Entre as tantas definições possíveis para essa arte, a mentira é também uma delas, afinal, fazer teatro é forjar o mundo à nossa maneira. Se estamos submetidos às leis dos homens e seus caprichos, se estamos condenados a uma existência vazia entre o escritório e a cama, se não nos importamos com o que fazem de nossa vida que míngua diariamente, talvez uma das poucas formas de conseguirmos lidar com isso seja mesmo a mentira. Mentir para nós mesmos, através de outras possibilidades de vivência, tornando-nos personagens, urbanos ou fictícios, e tentando esquecer que talvez tenhamos perdido o bonde dos sonhos enquanto tentávamos nos reconhecer na linha do desespero.
Recomeçar é sempre se jogar em um abismo, é trilhar o desconhecido pelo simples fato de que é preciso se arriscar. Nada de lugar comum! Por isso a definição do que é teatro e a busca por vozes é mais uma tentativa de chegarmos ao outro, de tentarmos criar um diálogo contínuo através desse espaço que precisa de gente e pretende promover o encontro.
No fim das contas, pouco importa o que seja mesmo o teatro. Sabemos que jamais conseguiremos superar a beleza das palavras de Fernando, e a coisa talvez nem se trate disso. Que o teatro seja uma forma artística, um cinema caro ou mentira; nada disso nos interessa.
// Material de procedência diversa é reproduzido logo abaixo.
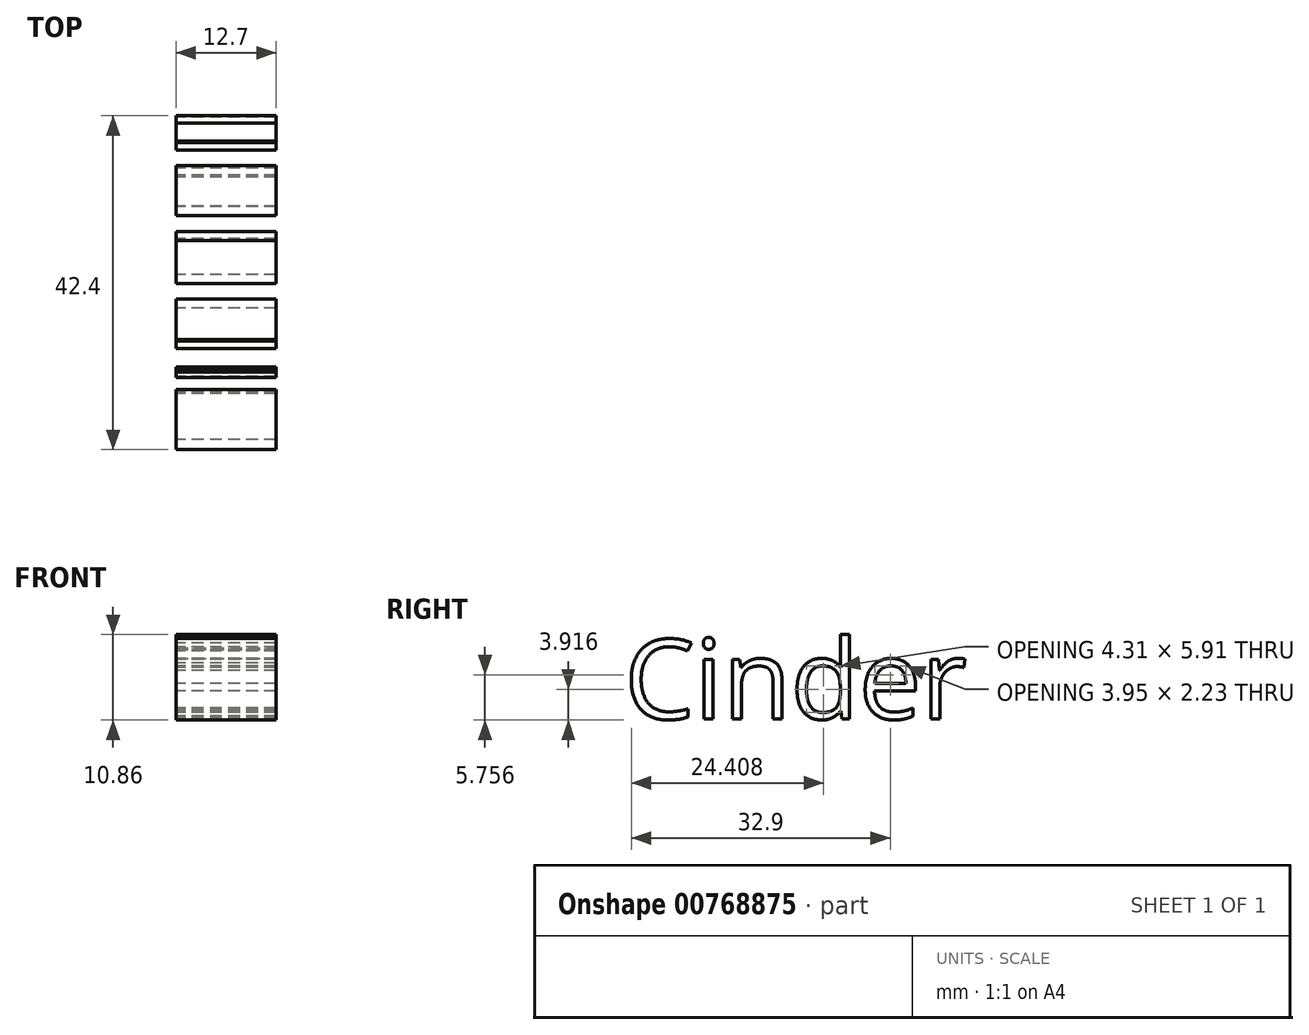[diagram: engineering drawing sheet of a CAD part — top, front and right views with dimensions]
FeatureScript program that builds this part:
annotation { "Feature Type Name" : "Feature", "Feature Type Description" : "" }
export const myFeature = defineFeature(function(context is Context, id is Id, definition is map)
    precondition{}
    {
        {
            var Q0;
            Q0=qCreatedBy(makeId("Right.planeOp"),FACE);
            var sketch = newSketch(context, id + "F0", { "sketchPlane" : qUnion([Q0])});
            skText(sketch, "E0", { "text": "Cinder\n", "fontName": "OpenSans-Regular.ttf"});
            const initialGuessF0  = {"E0": [-0.02776, 0.01399, 1, 0, 0.01016]};
            skSetInitialGuess(sketch, initialGuessF0);
            skSolve(sketch);
        }
        {
            var Q0;
            Q0 = qSketchRegion(id + "F0", true);
            extrude(context, id + "F1", {"entities" : qUnion([Q0]), "depth" : 12.7 * mm, "offsetDistance" : 25.4 * mm});
        }
    });
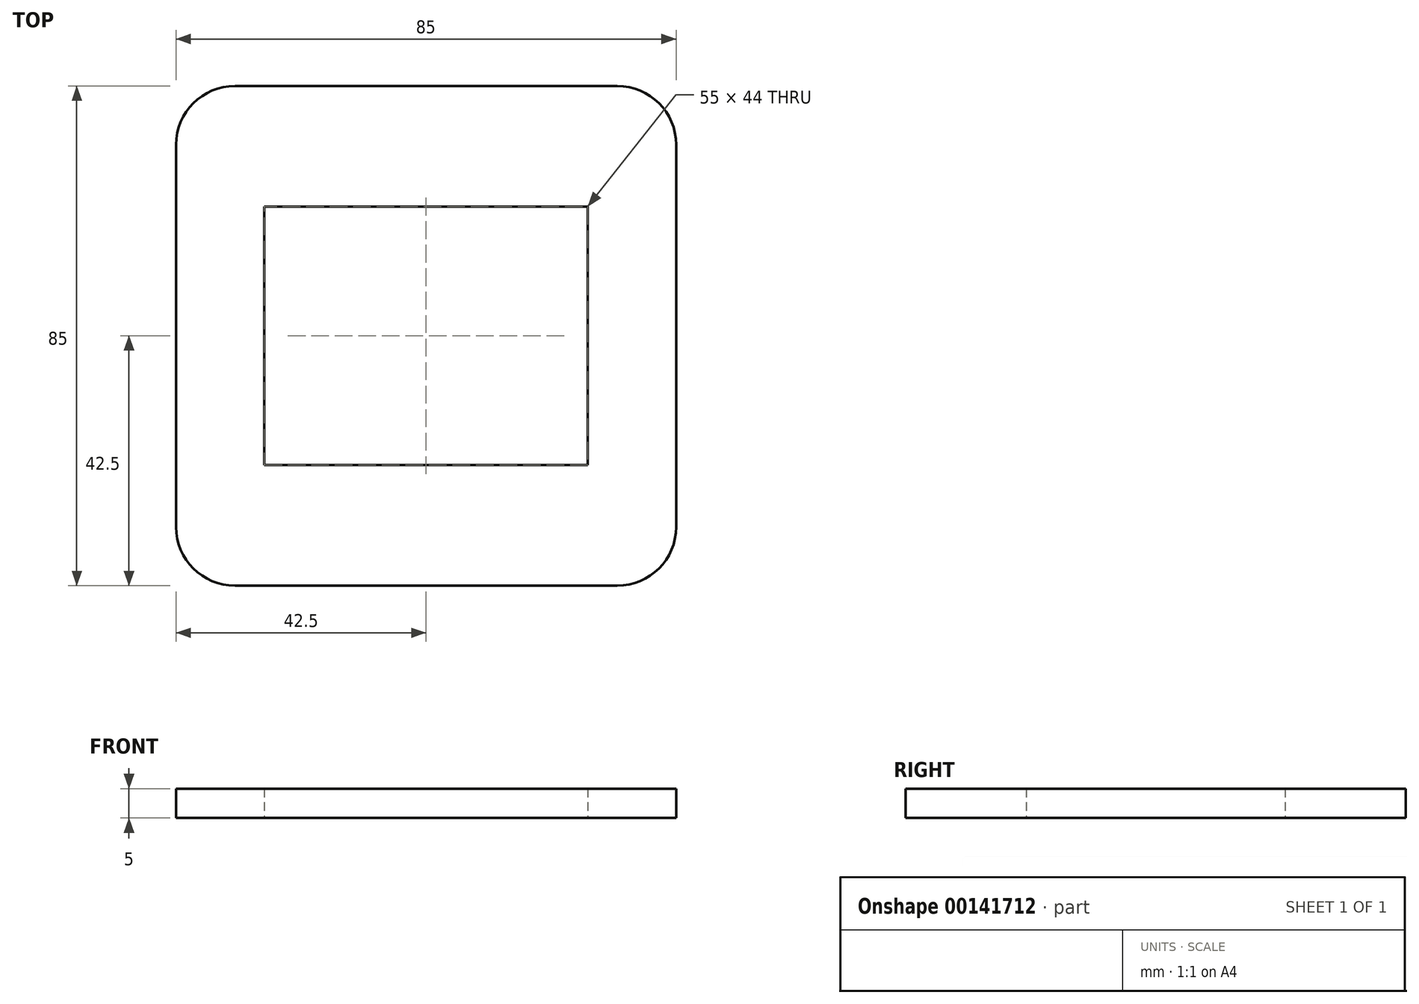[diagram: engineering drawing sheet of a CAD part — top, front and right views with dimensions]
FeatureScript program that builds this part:
annotation { "Feature Type Name" : "Feature", "Feature Type Description" : "" }
export const myFeature = defineFeature(function(context is Context, id is Id, definition is map)
    precondition{}
    {
        {
            var Q0;
            Q0=qCreatedBy(makeId("Top.planeOp"),FACE);
            var sketch = newSketch(context, id + "F0", { "sketchPlane" : qUnion([Q0])});
            skLineSegment(sketch, "E0.bottom", {"start": v(-32.5, 42.5) * mm, "end": v(32.5, 42.5) * mm});
            skLineSegment(sketch, "E0.top", {"start": v(-32.5, -42.5) * mm, "end": v(32.5, -42.5) * mm});
            skLineSegment(sketch, "E0.left", {"start": v(-42.5, 32.5) * mm, "end": v(-42.5, -32.5) * mm});
            skLineSegment(sketch, "E0.right", {"start": v(42.5, 32.5) * mm, "end": v(42.5, -32.5) * mm});
            skPoint(sketch, "E1.visualSharp", {"position": v(-42.5, 42.5) * mm});
            skArc(sketch, "E1.filletArc", {"start": v(-32.5, 42.5) * mm, "mid": v(-39.57, 39.57) * mm, "end": v(-42.5, 32.5) * mm});
            skPoint(sketch, "E2.visualSharp", {"position": v(42.5, 42.5) * mm});
            skArc(sketch, "E2.filletArc", {"start": v(42.5, 32.5) * mm, "mid": v(39.57, 39.57) * mm, "end": v(32.5, 42.5) * mm});
            skPoint(sketch, "E3.visualSharp", {"position": v(42.5, -42.5) * mm});
            skArc(sketch, "E3.filletArc", {"start": v(32.5, -42.5) * mm, "mid": v(39.57, -39.57) * mm, "end": v(42.5, -32.5) * mm});
            skPoint(sketch, "E4.visualSharp", {"position": v(-42.5, -42.5) * mm});
            skArc(sketch, "E4.filletArc", {"start": v(-42.5, -32.5) * mm, "mid": v(-39.57, -39.57) * mm, "end": v(-32.5, -42.5) * mm});
            skLineSegment(sketch, "E5.bottom", {"start": v(-27.5, 22) * mm, "end": v(27.5, 22) * mm});
            skLineSegment(sketch, "E5.top", {"start": v(-27.5, -22) * mm, "end": v(27.5, -22) * mm});
            skLineSegment(sketch, "E5.left", {"start": v(-27.5, 22) * mm, "end": v(-27.5, -22) * mm});
            skLineSegment(sketch, "E5.right", {"start": v(27.5, 22) * mm, "end": v(27.5, -22) * mm});
            skSolve(sketch);
        }
        {
            var Q0;
            Q0=qSketchRegion(id+"F0",true);
            extrude(context, id + "F1", {"entities" : qUnion([Q0]), "depth" : 5 * mm});
        }
    });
Diante de tantas definições, é preferível ainda se ater a algumas sensações (maldita mania romântica!), e se por um lado, alguns se importam com o que é o próprio teatro, continuamos a acreditar que o que realmente importa é o que ele busca e proporciona, seja a um indivíduo isolado ou a sociedade com um todo.
E já que pensamos o teatro, deixe-nos agora também vivê-lo!